(AVAILABLE RECORDS begins)

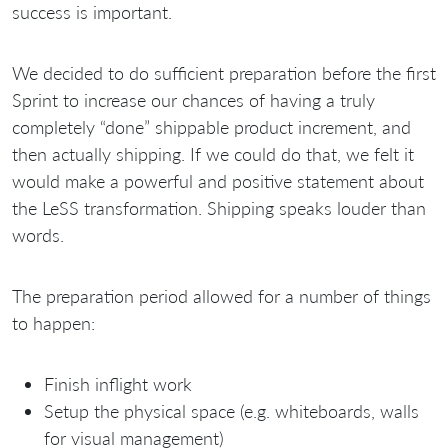
success is important.
We decided to do sufficient preparation before the first
Sprint to increase our chances of having a truly
completely “done” shippable product increment, and
then actually shipping. If we could do that, we felt it
would make a powerful and positive statement about
the LeSS transformation. Shipping speaks louder than
words.
The preparation period allowed for a number of things
to happen:
Finish inflight work
Setup the physical space (e.g. whiteboards, walls
for visual management)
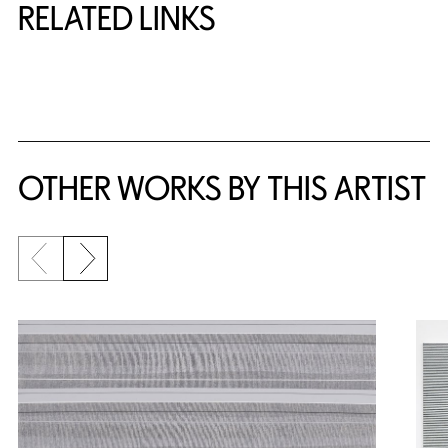
RELATED LINKS
{title} slider controls
OTHER WORKS BY THIS ARTIST
Previous slide
Next slide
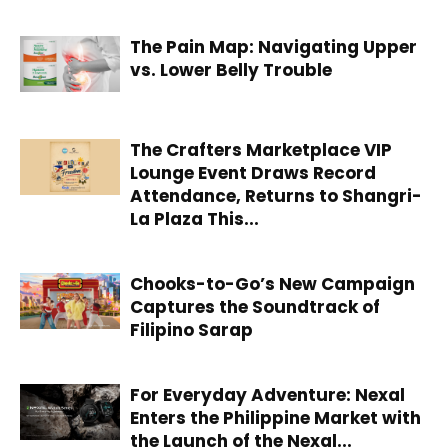
The Pain Map: Navigating Upper
vs. Lower Belly Trouble
The Crafters Marketplace VIP
Lounge Event Draws Record
Attendance, Returns to Shangri-
La Plaza This...
Chooks-to-Go’s New Campaign
Captures the Soundtrack of
Filipino Sarap
For Everyday Adventure: Nexal
Enters the Philippine Market with
the Launch of the Nexal...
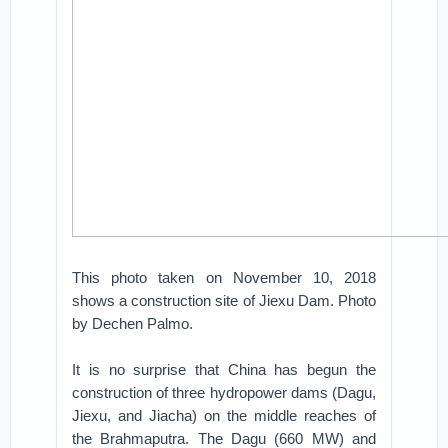
This photo taken on November 10, 2018
shows a construction site of Jiexu Dam. Photo
by Dechen Palmo.
It is no surprise that China has begun the
construction of three hydropower dams (Dagu,
Jiexu, and Jiacha) on the middle reaches of
the Brahmaputra. The Dagu (660 MW) and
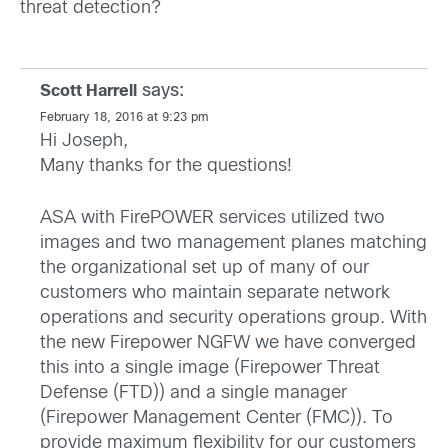
threat detection?
says:
Scott Harrell
February 18, 2016 at 9:23 pm
Hi Joseph,
Many thanks for the questions!
ASA with FirePOWER services utilized two
images and two management planes matching
the organizational set up of many of our
customers who maintain separate network
operations and security operations group. With
the new Firepower NGFW we have converged
this into a single image (Firepower Threat
Defense (FTD)) and a single manager
(Firepower Management Center (FMC)). To
provide maximum flexibility for our customers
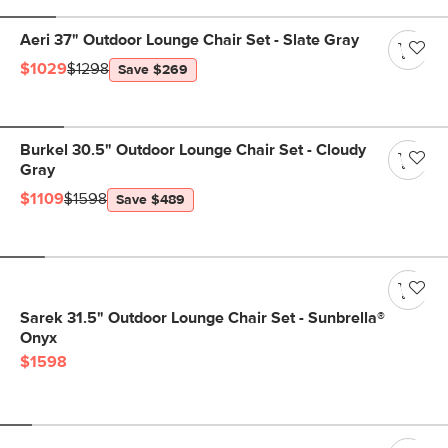
Aeri 37" Outdoor Lounge Chair Set - Slate Gray
$1029
$1298
Save $269
Burkel 30.5" Outdoor Lounge Chair Set - Cloudy
Gray
$1109
$1598
Save $489
Sarek 31.5" Outdoor Lounge Chair Set - Sunbrella®
Onyx
$1598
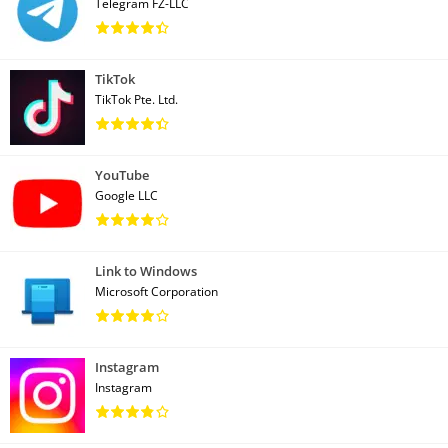
Telegram FZ-LLC
TikTok
TikTok Pte. Ltd.
YouTube
Google LLC
Link to Windows
Microsoft Corporation
Instagram
Instagram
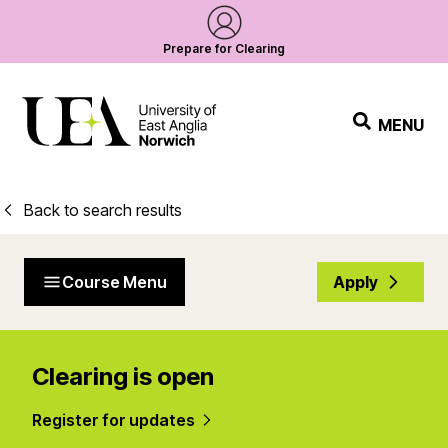
Prepare for Clearing
MENU
Back to search results
Course Menu
Apply
Clearing is open
Register for updates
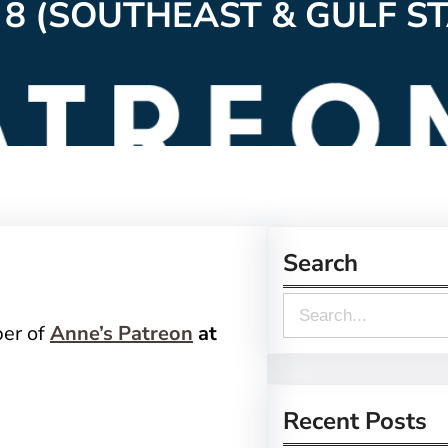
 8 (SOUTHEAST & GULF ST
Search
S
ber of
Anne’s Patreon
at
e
a
r
Recent Posts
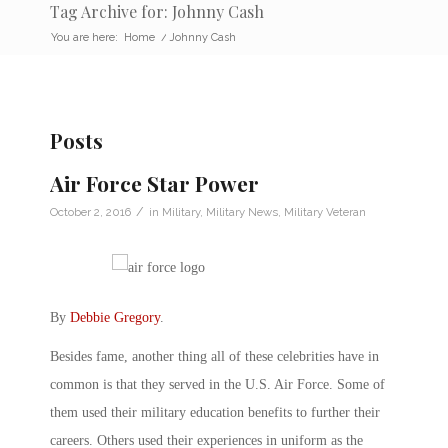
Tag Archive for: Johnny Cash
You are here:
Home
/
Johnny Cash
Posts
Air Force Star Power
/
October 2, 2016
in
Military
,
Military News
,
Military Veteran
By
Debbie Gregory
.
Besides fame, another thing all of these celebrities have in
common is that they served in the U.S. Air Force. Some of
them used their military education benefits to further their
careers. Others used their experiences in uniform as the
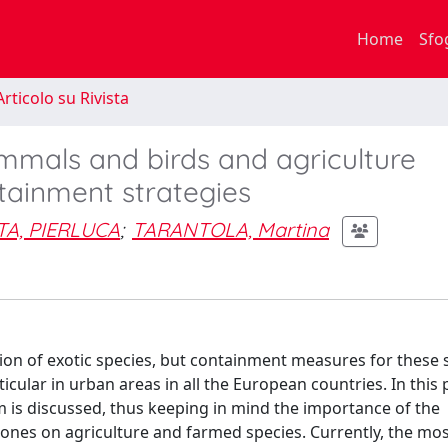
Home
Sfo
rticolo su Rivista
mmals and birds and agriculture
ntainment strategies
A, PIERLUCA
;
TARANTOLA, Martina
ion of exotic species, but containment measures for these 
ticular in urban areas in all the European countries. In this 
lem is discussed, thus keeping in mind the importance of the
 ones on agriculture and farmed species. Currently, the mo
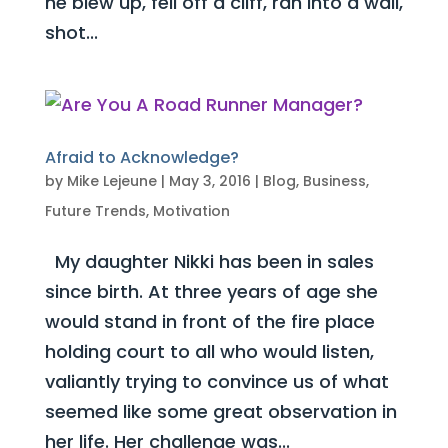
he blew up, fell off a cliff, ran into a wall,
shot...
Afraid to Acknowledge?
by
Mike Lejeune
|
May 3, 2016
|
Blog
,
Business
,
Future Trends
,
Motivation
My daughter Nikki has been in sales
since birth. At three years of age she
would stand in front of the fire place
holding court to all who would listen,
valiantly trying to convince us of what
seemed like some great observation in
her life. Her challenge was...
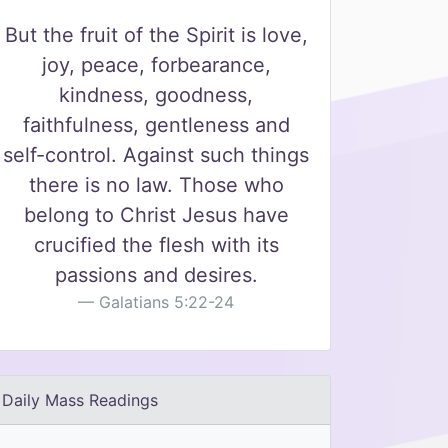
But the fruit of the Spirit is love,
joy, peace, forbearance,
kindness, goodness,
faithfulness, gentleness and
self-control. Against such things
there is no law. Those who
belong to Christ Jesus have
crucified the flesh with its
passions and desires.
Galatians 5:22-24
Daily Mass Readings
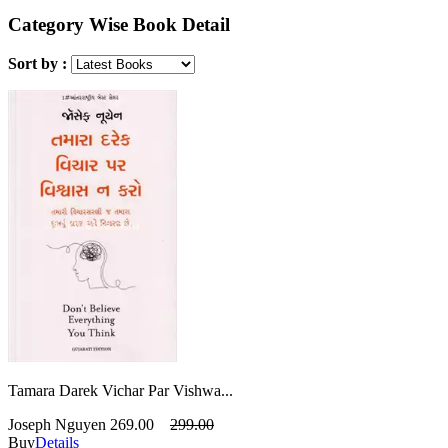
Category Wise Book Detail
Sort by :
Tamara Darek Vichar Par Vishwa...
Joseph Nguyen
269.00
299.00
Buy
Details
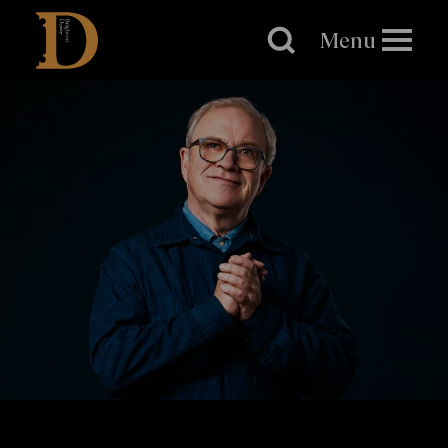
Brighton
Dome
Menu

(AVAILABLE RECORDS ends)

**PROBLEM REQUIREMENTS:**
Please copy the text read from every one of the entries above, word for word and line for line, leaving out the pictures.

**WORKED SOLUTION:**
success is important.
We decided to do sufficient preparation before the first
Sprint to increase our chances of having a truly
completely “done” shippable product increment, and
then actually shipping. If we could do that, we felt it
would make a powerful and positive statement about
the LeSS transformation. Shipping speaks louder than
words.
The preparation period allowed for a number of things
to happen:
Finish inflight work
Setup the physical space (e.g. whiteboards, walls
for visual management)
RELATED LINKS
{title} slider controls
OTHER WORKS BY THIS ARTIST
Previous slide
Next slide
The Pain Map: Navigating Upper
vs. Lower Belly Trouble
The Crafters Marketplace VIP
Lounge Event Draws Record
Attendance, Returns to Shangri-
La Plaza This...
Chooks-to-Go’s New Campaign
Captures the Soundtrack of
Filipino Sarap
For Everyday Adventure: Nexal
Enters the Philippine Market with
the Launch of the Nexal...
This photo taken on November 10, 2018
shows a construction site of Jiexu Dam. Photo
by Dechen Palmo.
It is no surprise that China has begun the
construction of three hydropower dams (Dagu,
Jiexu, and Jiacha) on the middle reaches of
the Brahmaputra. The Dagu (660 MW) and
threat detection?
says:
Scott Harrell
February 18, 2016 at 9:23 pm
Hi Joseph,
Many thanks for the questions!
ASA with FirePOWER services utilized two
images and two management planes matching
the organizational set up of many of our
customers who maintain separate network
operations and security operations group. With
the new Firepower NGFW we have converged
this into a single image (Firepower Threat
Defense (FTD)) and a single manager
(Firepower Management Center (FMC)). To
provide maximum flexibility for our customers
Aeri 37" Outdoor Lounge Chair Set - Slate Gray
$1029
$1298
Save $269
Burkel 30.5" Outdoor Lounge Chair Set - Cloudy
Gray
$1109
$1598
Save $489
Sarek 31.5" Outdoor Lounge Chair Set - Sunbrella®
Onyx
$1598
Telegram FZ-LLC
TikTok
TikTok Pte. Ltd.
YouTube
Google LLC
Link to Windows
Microsoft Corporation
Instagram
Instagram
Prepare for Clearing
MENU
Back to search results
Course Menu
Apply
Clearing is open
Register for updates
 8 (SOUTHEAST & GULF ST
Search
S
ber of
Anne’s Patreon
at
e
a
r
Recent Posts
Tag Archive for: Johnny Cash
You are here:
Home
/
Johnny Cash
Posts
Air Force Star Power
/
October 2, 2016
in
Military
,
Military News
,
Military Veteran
By
Debbie Gregory
.
Besides fame, another thing all of these celebrities have in
common is that they served in the U.S. Air Force. Some of
them used their military education benefits to further their
careers. Others used their experiences in uniform as the
Home
Sfo
rticolo su Rivista
mmals and birds and agriculture
ntainment strategies
A, PIERLUCA
;
TARANTOLA, Martina
ion of exotic species, but containment measures for these 
ticular in urban areas in all the European countries. In this 
lem is discussed, thus keeping in mind the importance of the
 ones on agriculture and farmed species. Currently, the mo
he blew up, fell off a cliff, ran into a wall,
shot...
Afraid to Acknowledge?
by
Mike Lejeune
|
May 3, 2016
|
Blog
,
Business
,
Future Trends
,
Motivation
My daughter Nikki has been in sales
since birth. At three years of age she
would stand in front of the fire place
holding court to all who would listen,
valiantly trying to convince us of what
seemed like some great observation in
her life. Her challenge was...
But the fruit of the Spirit is love,
joy, peace, forbearance,
kindness, goodness,
faithfulness, gentleness and
self-control. Against such things
there is no law. Those who
belong to Christ Jesus have
crucified the flesh with its
passions and desires.
Galatians 5:22-24
Daily Mass Readings
Category Wise Book Detail
Sort by :
Tamara Darek Vichar Par Vishwa...
Joseph Nguyen
269.00
299.00
Buy
Details
Brighton
Dome
Menu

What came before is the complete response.